Category - self descriptive.
Minisite - self descriptive.
Product Image - whenever user sees a product and the lead submission form.
Problem is after a month, my statistics table is packed with a lot of rows, and the ASP.NET pages I wrote to parse the data load really slow.
I thought maybe writing a service that will somehow parse the data, but I can't see any way to do that without losing flexibility.
My questions:
How large scale data parsing applications - like Google Analytics load the data so fast?
What is the best way for me to do it?
Maybe my DB design is wrong and I should store the data in only one table?
Thanks for anyone that helps,
Eytan.
The basic approach you're looking for is called aggregation.
You are interested in certain function calculated over your data and instead of calculating the data "online" when starting up the displaying website, you calculate them offline, either via a batch process in the night or incrementally when the log record is written.
A simple enhancement would be to store counts per user/session, instead of storing every hit and counting them. That would reduce your analytic processing requirements by a factor in the order of the hits per session. Of course it would increase processing costs when inserting log entries.
Another kind of aggregation is called online analytical processing, which only aggregates along some dimensions of your data and lets users aggregate the other dimensions in a browsing mode. This trades off performance, storage and flexibility.
It seems like you could do well by using two databases. One is for transactional data and it handles all of the INSERT statements. The other is for reporting and handles all of your query requests.
You can index the snot out of the reporting database, and/or denormalize the data so fewer joins are used in the queries. Periodically export data from the transaction database to the reporting database. This act will improve the reporting response time along with the aggregation ideas mentioned earlier.
Another trick to know is partitioning. Look up how that's done in the database of your choice - but basically the idea is that you tell your database to keep a table partitioned into several subtables, each with an identical definition, based on some value.

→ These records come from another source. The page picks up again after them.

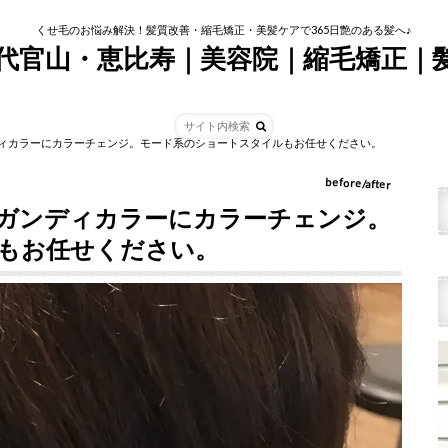
くせ毛のお悩み解決！髪質改善・縮毛矯正・美髪ケアで365日艶のある髪へ♪
tim代官山・恵比寿｜美容院｜縮毛矯正｜
ィカラーにカラーチェンジ。モード系のショートスタイルもお任せください。
before/after
ガンディカラーにカラーチェンジ。
もお任せください。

In your case, what is very useful is "range partitioning" -- choosing the partition based on a range into which a value falls into. If you partition by date range, you can create separate sub-tables for each week (or each day, or each month -- depends on how you use your data and how much of it there is).
This means that if you specify a date range when you issue a query, the data that is outside that range will not even be considered; that can lead to very significant time savings, even better than an index (an index has to consider every row, so it will grow with your data; a partition is one per day).
This makes both online queries (ones issued when you hit your ASP page), and the aggregation queries you use to pre-calculate necessary statistics, much faster.